=== Task requirements ===
The output must be the data, printed exactly as written.

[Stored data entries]

* * *

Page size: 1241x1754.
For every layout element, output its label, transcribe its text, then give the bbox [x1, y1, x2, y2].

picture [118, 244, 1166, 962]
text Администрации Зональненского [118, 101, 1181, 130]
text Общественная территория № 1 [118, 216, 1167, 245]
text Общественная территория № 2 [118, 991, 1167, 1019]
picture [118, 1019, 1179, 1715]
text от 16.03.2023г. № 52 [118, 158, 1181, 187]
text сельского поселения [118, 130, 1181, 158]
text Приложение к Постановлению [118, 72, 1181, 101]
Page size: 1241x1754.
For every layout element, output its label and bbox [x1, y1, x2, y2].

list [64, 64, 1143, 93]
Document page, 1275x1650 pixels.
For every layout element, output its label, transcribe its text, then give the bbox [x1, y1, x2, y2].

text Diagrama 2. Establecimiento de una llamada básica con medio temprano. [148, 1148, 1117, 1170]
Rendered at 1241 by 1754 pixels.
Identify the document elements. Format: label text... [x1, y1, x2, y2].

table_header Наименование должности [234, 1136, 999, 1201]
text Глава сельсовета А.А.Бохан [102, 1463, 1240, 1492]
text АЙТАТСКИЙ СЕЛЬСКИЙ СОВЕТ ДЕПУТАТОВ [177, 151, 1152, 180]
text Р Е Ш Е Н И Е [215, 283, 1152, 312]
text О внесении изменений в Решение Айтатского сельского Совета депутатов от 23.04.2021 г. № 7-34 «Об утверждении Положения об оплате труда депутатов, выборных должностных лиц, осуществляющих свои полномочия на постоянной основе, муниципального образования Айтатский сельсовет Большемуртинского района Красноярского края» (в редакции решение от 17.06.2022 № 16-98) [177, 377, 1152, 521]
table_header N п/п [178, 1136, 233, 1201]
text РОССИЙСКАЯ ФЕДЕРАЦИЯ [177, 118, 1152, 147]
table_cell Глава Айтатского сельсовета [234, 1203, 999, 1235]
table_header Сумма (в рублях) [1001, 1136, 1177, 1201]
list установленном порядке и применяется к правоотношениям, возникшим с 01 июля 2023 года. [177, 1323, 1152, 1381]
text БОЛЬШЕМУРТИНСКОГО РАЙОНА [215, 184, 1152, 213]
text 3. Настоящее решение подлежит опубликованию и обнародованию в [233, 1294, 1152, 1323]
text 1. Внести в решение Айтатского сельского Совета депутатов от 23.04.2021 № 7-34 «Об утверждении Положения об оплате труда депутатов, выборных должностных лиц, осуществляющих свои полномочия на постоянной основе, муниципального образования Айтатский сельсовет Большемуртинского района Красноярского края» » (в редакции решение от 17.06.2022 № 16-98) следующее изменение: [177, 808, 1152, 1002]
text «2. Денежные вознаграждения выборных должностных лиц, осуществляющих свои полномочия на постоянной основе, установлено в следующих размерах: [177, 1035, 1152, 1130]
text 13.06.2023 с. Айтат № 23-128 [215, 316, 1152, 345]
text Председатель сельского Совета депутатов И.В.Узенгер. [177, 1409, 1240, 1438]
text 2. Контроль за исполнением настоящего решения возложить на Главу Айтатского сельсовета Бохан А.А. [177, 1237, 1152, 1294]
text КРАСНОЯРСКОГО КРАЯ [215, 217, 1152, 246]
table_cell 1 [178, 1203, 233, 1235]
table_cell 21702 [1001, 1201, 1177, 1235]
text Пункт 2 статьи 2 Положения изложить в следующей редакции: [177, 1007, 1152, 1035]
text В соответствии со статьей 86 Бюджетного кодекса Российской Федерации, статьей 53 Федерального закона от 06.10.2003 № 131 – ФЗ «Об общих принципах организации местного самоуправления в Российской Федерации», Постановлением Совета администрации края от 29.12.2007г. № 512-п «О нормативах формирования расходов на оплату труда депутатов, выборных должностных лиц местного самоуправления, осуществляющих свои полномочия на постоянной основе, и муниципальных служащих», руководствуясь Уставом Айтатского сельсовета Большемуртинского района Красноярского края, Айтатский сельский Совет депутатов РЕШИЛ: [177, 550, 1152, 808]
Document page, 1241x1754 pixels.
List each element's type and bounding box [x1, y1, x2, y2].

* * *

=== Response to this task ===
Page size: 1241x1754.
For every layout element, output its label, transcribe its text, then give the bbox [x1, y1, x2, y2].

picture [118, 244, 1166, 962]
text Администрации Зональненского [118, 101, 1181, 130]
text Общественная территория № 1 [118, 216, 1167, 245]
text Общественная территория № 2 [118, 991, 1167, 1019]
picture [118, 1019, 1179, 1715]
text от 16.03.2023г. № 52 [118, 158, 1181, 187]
text сельского поселения [118, 130, 1181, 158]
text Приложение к Постановлению [118, 72, 1181, 101]
Page size: 1241x1754.
For every layout element, output its label and bbox [x1, y1, x2, y2].

list [64, 64, 1143, 93]
Document page, 1275x1650 pixels.
For every layout element, output its label, transcribe its text, then give the bbox [x1, y1, x2, y2].

text Diagrama 2. Establecimiento de una llamada básica con medio temprano. [148, 1148, 1117, 1170]
Rendered at 1241 by 1754 pixels.
Identify the document elements. Format: label text... [x1, y1, x2, y2].

table_header Наименование должности [234, 1136, 999, 1201]
text Глава сельсовета А.А.Бохан [102, 1463, 1240, 1492]
text АЙТАТСКИЙ СЕЛЬСКИЙ СОВЕТ ДЕПУТАТОВ [177, 151, 1152, 180]
text Р Е Ш Е Н И Е [215, 283, 1152, 312]
text О внесении изменений в Решение Айтатского сельского Совета депутатов от 23.04.2021 г. № 7-34 «Об утверждении Положения об оплате труда депутатов, выборных должностных лиц, осуществляющих свои полномочия на постоянной основе, муниципального образования Айтатский сельсовет Большемуртинского района Красноярского края» (в редакции решение от 17.06.2022 № 16-98) [177, 377, 1152, 521]
table_header N п/п [178, 1136, 233, 1201]
text РОССИЙСКАЯ ФЕДЕРАЦИЯ [177, 118, 1152, 147]
table_cell Глава Айтатского сельсовета [234, 1203, 999, 1235]
table_header Сумма (в рублях) [1001, 1136, 1177, 1201]
list установленном порядке и применяется к правоотношениям, возникшим с 01 июля 2023 года. [177, 1323, 1152, 1381]
text БОЛЬШЕМУРТИНСКОГО РАЙОНА [215, 184, 1152, 213]
text 3. Настоящее решение подлежит опубликованию и обнародованию в [233, 1294, 1152, 1323]
text 1. Внести в решение Айтатского сельского Совета депутатов от 23.04.2021 № 7-34 «Об утверждении Положения об оплате труда депутатов, выборных должностных лиц, осуществляющих свои полномочия на постоянной основе, муниципального образования Айтатский сельсовет Большемуртинского района Красноярского края» » (в редакции решение от 17.06.2022 № 16-98) следующее изменение: [177, 808, 1152, 1002]
text «2. Денежные вознаграждения выборных должностных лиц, осуществляющих свои полномочия на постоянной основе, установлено в следующих размерах: [177, 1035, 1152, 1130]
text 13.06.2023 с. Айтат № 23-128 [215, 316, 1152, 345]
text Председатель сельского Совета депутатов И.В.Узенгер. [177, 1409, 1240, 1438]
text 2. Контроль за исполнением настоящего решения возложить на Главу Айтатского сельсовета Бохан А.А. [177, 1237, 1152, 1294]
text КРАСНОЯРСКОГО КРАЯ [215, 217, 1152, 246]
table_cell 1 [178, 1203, 233, 1235]
table_cell 21702 [1001, 1201, 1177, 1235]
text Пункт 2 статьи 2 Положения изложить в следующей редакции: [177, 1007, 1152, 1035]
text В соответствии со статьей 86 Бюджетного кодекса Российской Федерации, статьей 53 Федерального закона от 06.10.2003 № 131 – ФЗ «Об общих принципах организации местного самоуправления в Российской Федерации», Постановлением Совета администрации края от 29.12.2007г. № 512-п «О нормативах формирования расходов на оплату труда депутатов, выборных должностных лиц местного самоуправления, осуществляющих свои полномочия на постоянной основе, и муниципальных служащих», руководствуясь Уставом Айтатского сельсовета Большемуртинского района Красноярского края, Айтатский сельский Совет депутатов РЕШИЛ: [177, 550, 1152, 808]
Document page, 1241x1754 pixels.
List each element's type and bounding box [x1, y1, x2, y2].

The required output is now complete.